The iStream process actually combines elements of many construction methods, to offer outstanding levels of platform flexibility. As a former Formula one designer, Murray knew when he began working on the concept that the lightest, strongest way to build a body-shell is using a one-piece carbon-fibre moulding (which is why McLaren does it that way) but big carbon-fibre mouldings are very, very expensive to produce and the slightest change in design necessitates a completely new mould.

Modular platform

So he combined a simple thin-wall tubular aluminium frame very similar in concept to those used in modern motorcycles, with honeycomb recycled carbon-composite panels, to create a basic modular platform that can be stretched from a two-seat city car to a full-sized SUV or even a panel van - without the need for expensive press tools or big carbon-fibre moulds (and the huge curing ovens that go with them).

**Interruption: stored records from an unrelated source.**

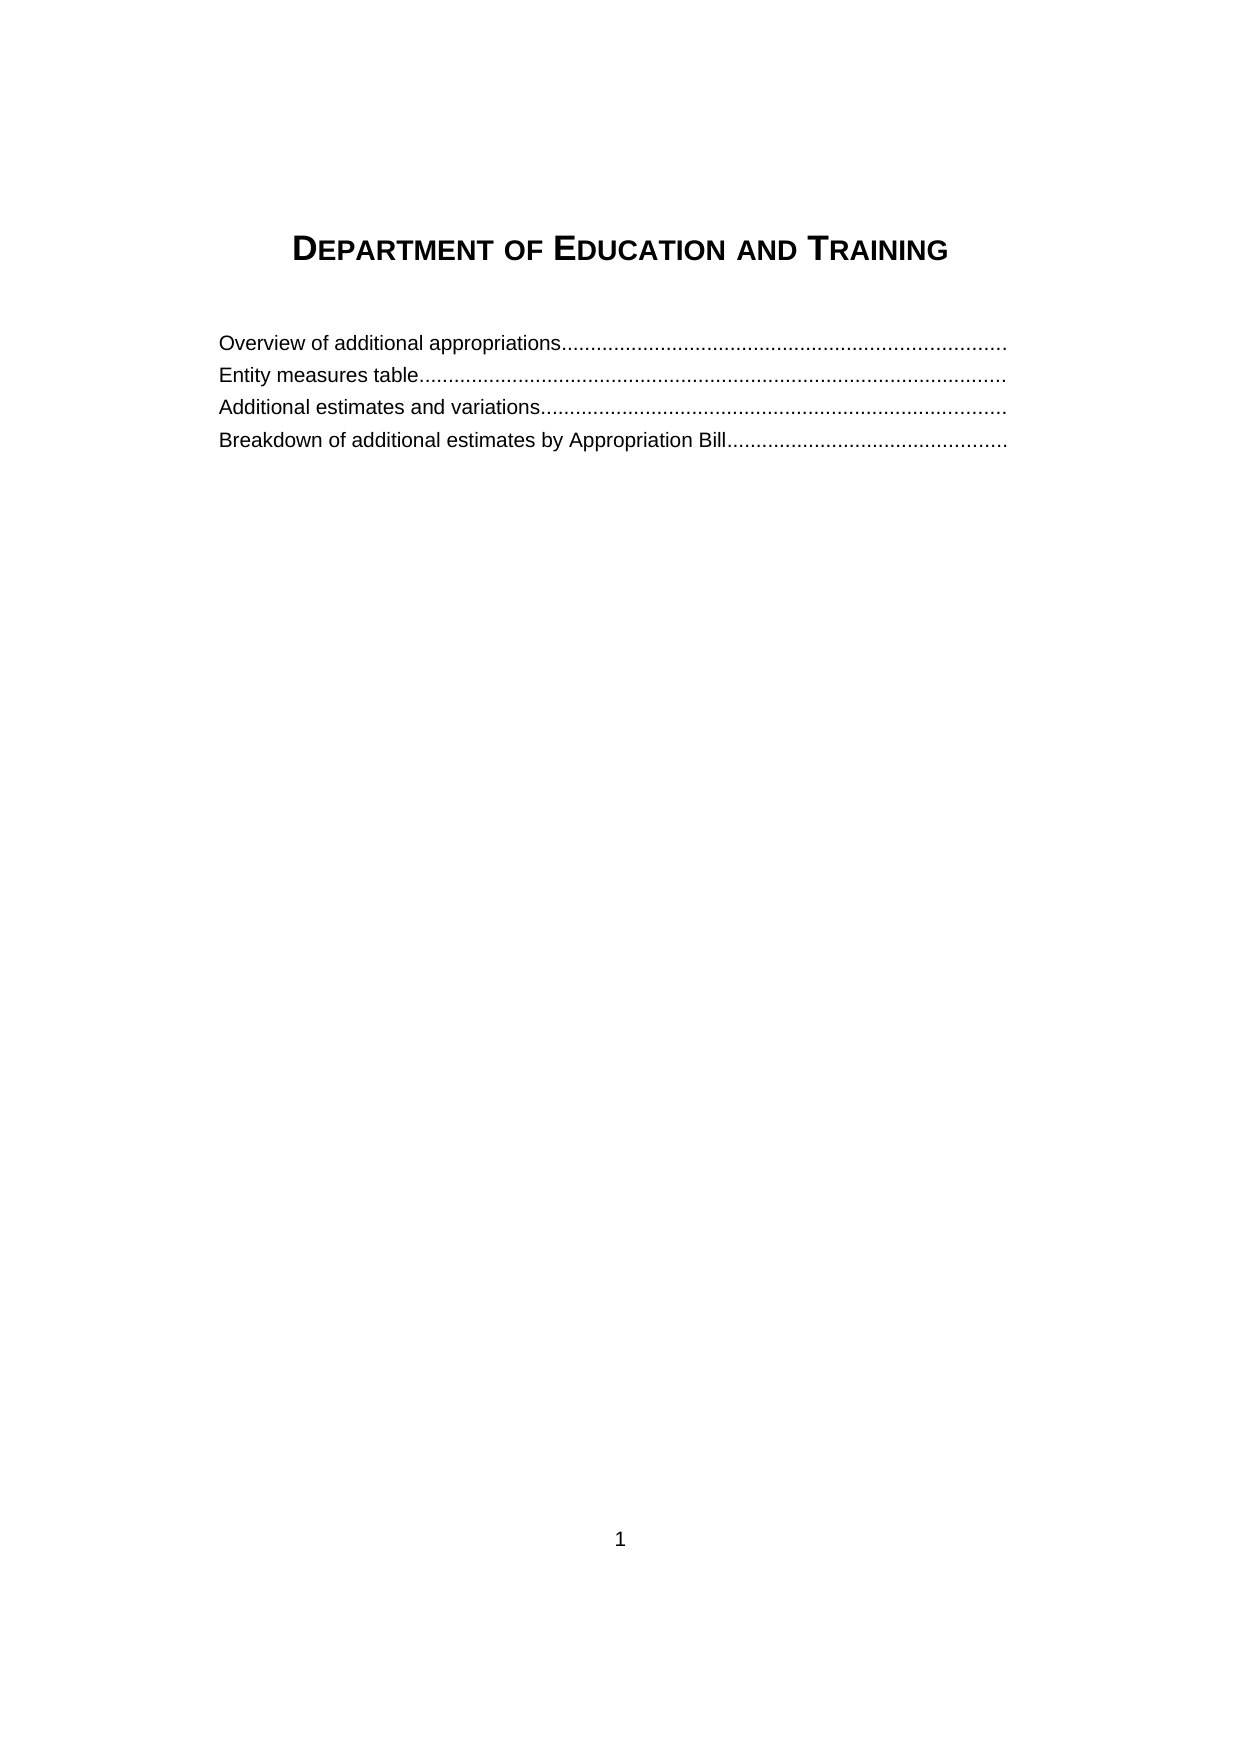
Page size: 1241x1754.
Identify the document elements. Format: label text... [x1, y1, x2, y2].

text Overview of additional appropriations 2 [218, 331, 933, 354]
text Breakdown of additional estimates by Appropriation Bill 2 [218, 427, 933, 451]
text Additional estimates and variations 2 [218, 395, 933, 419]
subtitle Department of Education and Training [218, 227, 1022, 268]
text Entity measures table 2 [218, 363, 933, 387]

And, to prove that it works, he built the Superlight T.43 chassis you see in the pictures; it’s intended for a mid-rear mounted 165kW engine with a six-speed manual transaxle and independent suspension all round, attached to a subframe under the box-section front structure of the shell and on the engine itself, F1 style, at the rear.

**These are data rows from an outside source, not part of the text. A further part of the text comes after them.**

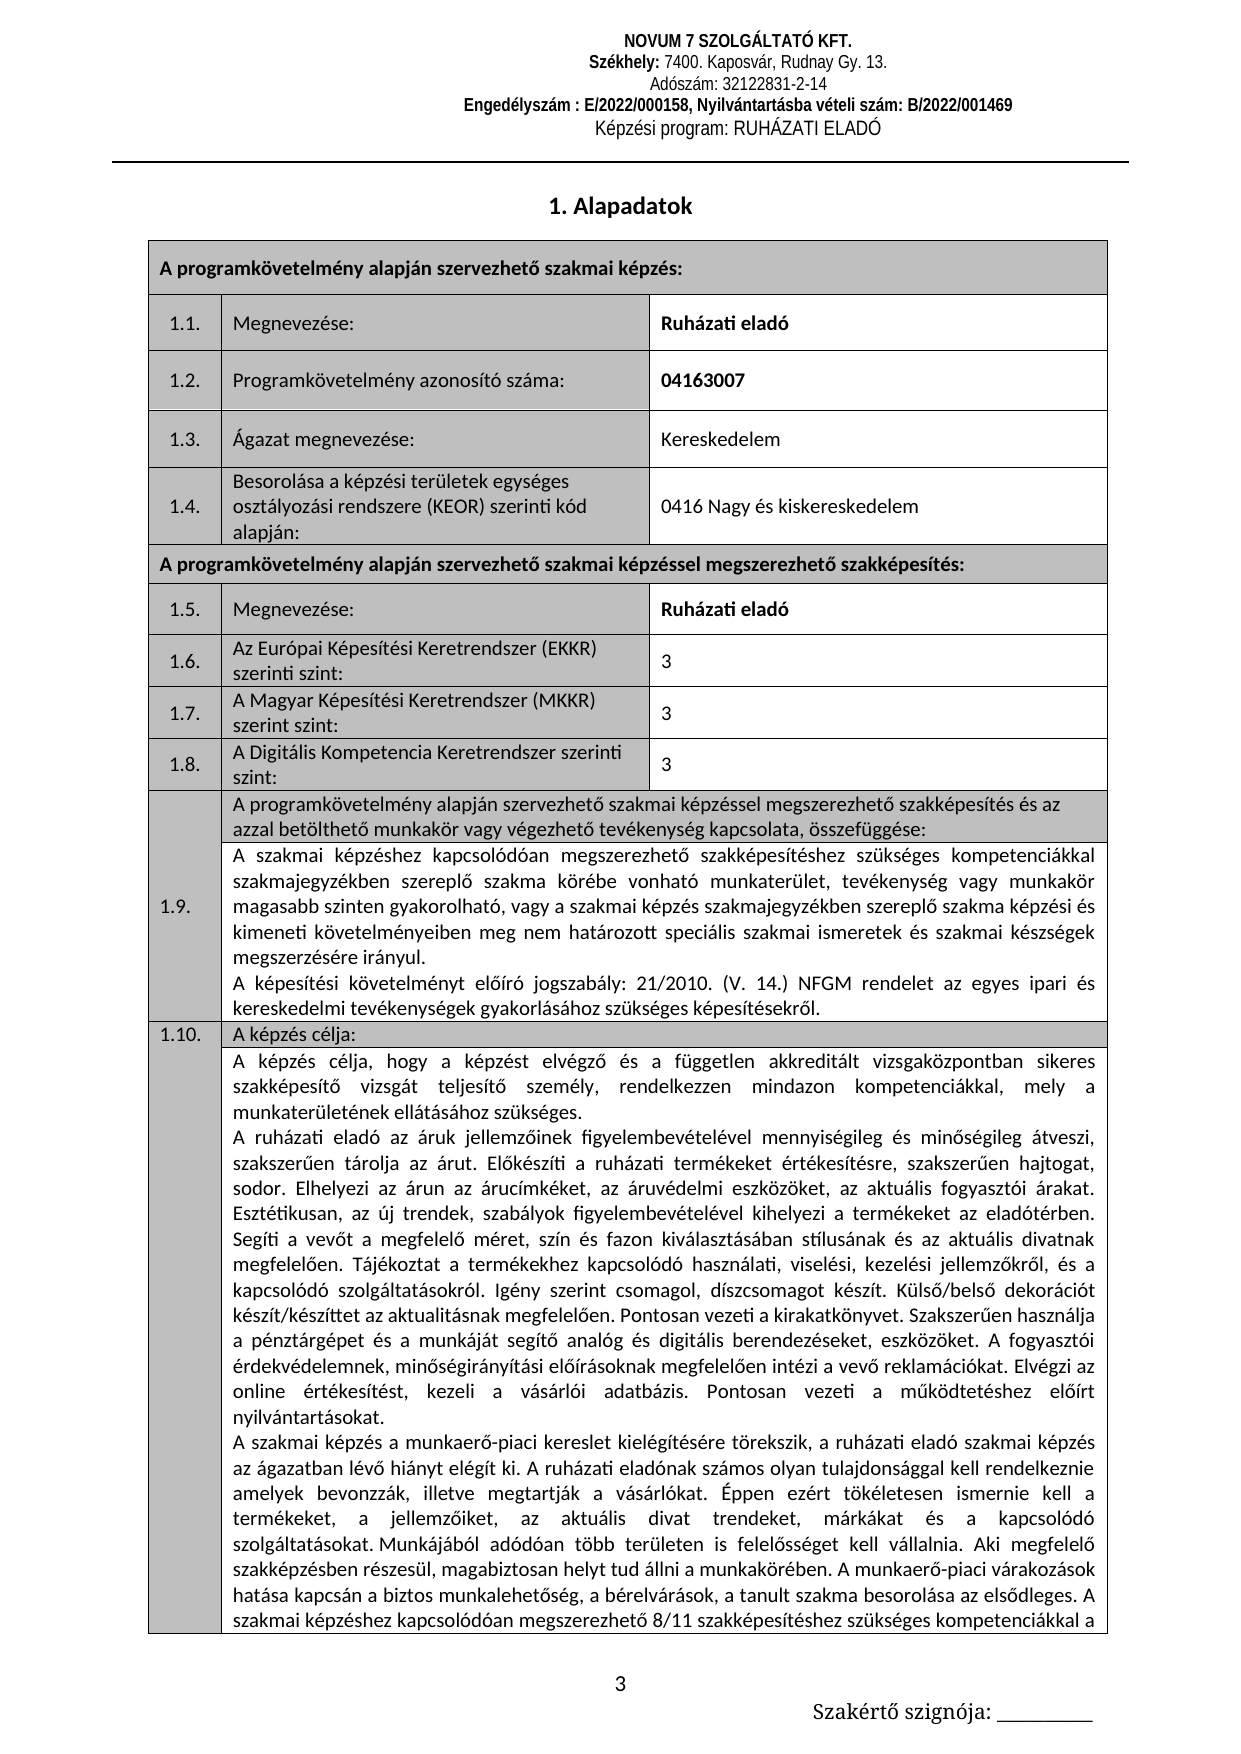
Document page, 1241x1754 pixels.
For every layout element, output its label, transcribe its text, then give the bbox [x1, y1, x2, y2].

table_cell 3 [650, 635, 1107, 686]
table_cell 1.5. [149, 584, 221, 634]
table_cell Megnevezése: [222, 295, 649, 350]
table_cell Megnevezése: [222, 584, 649, 634]
table_cell 1.1. [149, 295, 221, 350]
table_cell 3 [650, 739, 1107, 790]
table_cell Az Európai Képesítési Keretrendszer (EKKR) szerinti szint: [222, 635, 649, 686]
table_cell A programkövetelmény alapján szervezhető szakmai képzéssel megszerezhető szakképesítés: [149, 545, 1107, 583]
table_cell 1.2. [149, 351, 221, 409]
table_header A programkövetelmény alapján szervezhető szakmai képzés: [149, 241, 1107, 294]
table_cell A Magyar Képesítési Keretrendszer (MKKR) szerint szint: [222, 687, 649, 738]
table_cell 1.9. [149, 791, 221, 1021]
text 1. Alapadatok [148, 190, 1093, 221]
table_cell 1.10. [149, 1022, 221, 1633]
table_cell Programkövetelmény azonosító száma: [222, 351, 649, 409]
table_cell 1.8. [149, 739, 221, 790]
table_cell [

The whole car, he says, would be about 3640mm long on a 2500mm wheelbase, 1750mm wide and 1240mm high, and should weigh less than 850kg wet, giving it a power-to-weight ratio of just under 200kW/ton, which would put it firmly in supercar territory.

Sitting pretty

Then he extended the principle a little further to create the iStream lightweight seat, which uses glass or recycled carbon-fibre composite panels as stressed members on a tubular frame, in a design that’s about 30 percent lighter than a typical vehicle seat, with four-way adjustment and fold-flat mode, that can be tweaked to suit any type of passenger vehicle from a sports car to a minibus, from an aircraft to a train.

On show

Gordon Murray Design will display the iStream Superlight body and lightweight seat at the Low Carbon Vehicle 2018 show on 12 and 13 September 2018 at Millbrook, Bedfordshire.